This past week I had a special opportunity to photograph the best college hockey players in the nation at the 2011 Frozen Four NCAA national championships. Wow.
I got to shoot the event because I was credentialed by Southcreek Global Media, a company where you have to be referred by a fellow photographer to get reviewed and if you get approved you have the opportunity to shoot events under their name. (Many thanks you to my referring photographer who wishes to remain anonymous.) The shots get uploaded to their distribution system. If they get purchased by national or international clients, such as media outlets and companies, I get paid. If nothing sells, I don‘t get anything. So it‘s speculative, but a pretty good risk factor for someone like me who needs to have a means of access to big time events and distribution network to get the shots into the marketplace. As a result of this relationship, I don‘t sell the images directly. I can show my photos but only with the Southcreek watermark (except for the some that I will not submit to SCG because they are not interested in non-standard sized images or personal shots.)

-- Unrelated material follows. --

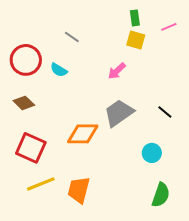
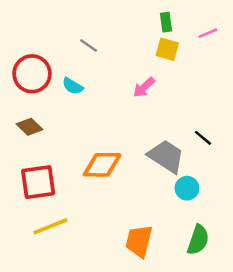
gray trapezoid: (119, 113) -> (166, 156), moved, turned 68
red square: (31, 148) -> (38, 182), turned -32
orange trapezoid: (79, 190) -> (139, 241), moved

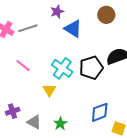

So the night before the event, I shot some photos of the exterior of the Xcel Energy Center, the venue for this pinacle of college hockey sport. It‘s a great venue in that it‘s where each year in Minnesota, “The State of Hockey“ it‘s where the state high school hockey championships are held. Lots of hockey dreams are associated with this place.
Because of the gravitas and romantic nature of “the X“ I used two newly learned techniques to shoot it: Pano and High Dynamic Range (HDR). The first shot above i used both. The panoramic technique was surprisingly simple. Just use a tripod. Line it up and shoot the series. The HDR technique was way easy too. The camera and software does all the work. All I had to do was to get my light settings right, and set the camera to shoot a bracketed range of exposures. I went +2 and -2 on both of the building shots above, so it was capturing 5 shots , +2, +1, 0, -1 and -2 and then collapsing them into a single image. I did some addition tweaks to make it pop just how I liked it. I was pretty pleased that it reached the affect I was after.
Thursday it was game time. I got the X parking lot about three hours before the first of two games. As strapped my gear onto my back, I saw a fellow photographer loading up too. We took the walk into the X together and he told me his name was Eric Miller and had been shooting for Reuters for 27+ years. What a great guy. He made a point of waiting for me as we got our credentials. He was familiar with the place and wanted to be sure I knew where to go. Only later did I figure out that this was my first of many encounters with “the best.” Fast forward to after the championship game on Saturday: I was doing some quick research to caption a photo and landed on the New York Times page, with an image by Eric, as he sat right behind me!
Another great guy I met was Pat Green. Pat noticed my credentials after I sat down in the workspace next to him, plugging in my laptop and unloading some of my equipment with hardly the faintest idea of what I needed to do next. He told me that he too shot for Southcreek, and that he‘d come up from Dallas to shoot this event. Pat was a heaven sent, showing me the ropes, giving some great advice on how to do my best for Southcreek. Pat‘s been doing this work for several years too and loves it. Can you tell?
This start and this space helped me realize that I was surrounded by men and women photographers, maybe two dozen or more, who were here because they loved shooting sports. They were the best at what they do from all around the country as well as locals who really know their sport in this State of Hockey. Not to mention I was amongst the ESPN team, bumped sholders (almost literally as I entered an elevator, with ESPN analyst Barry Melrose).
Geez, did I feel pretty okay about all of that.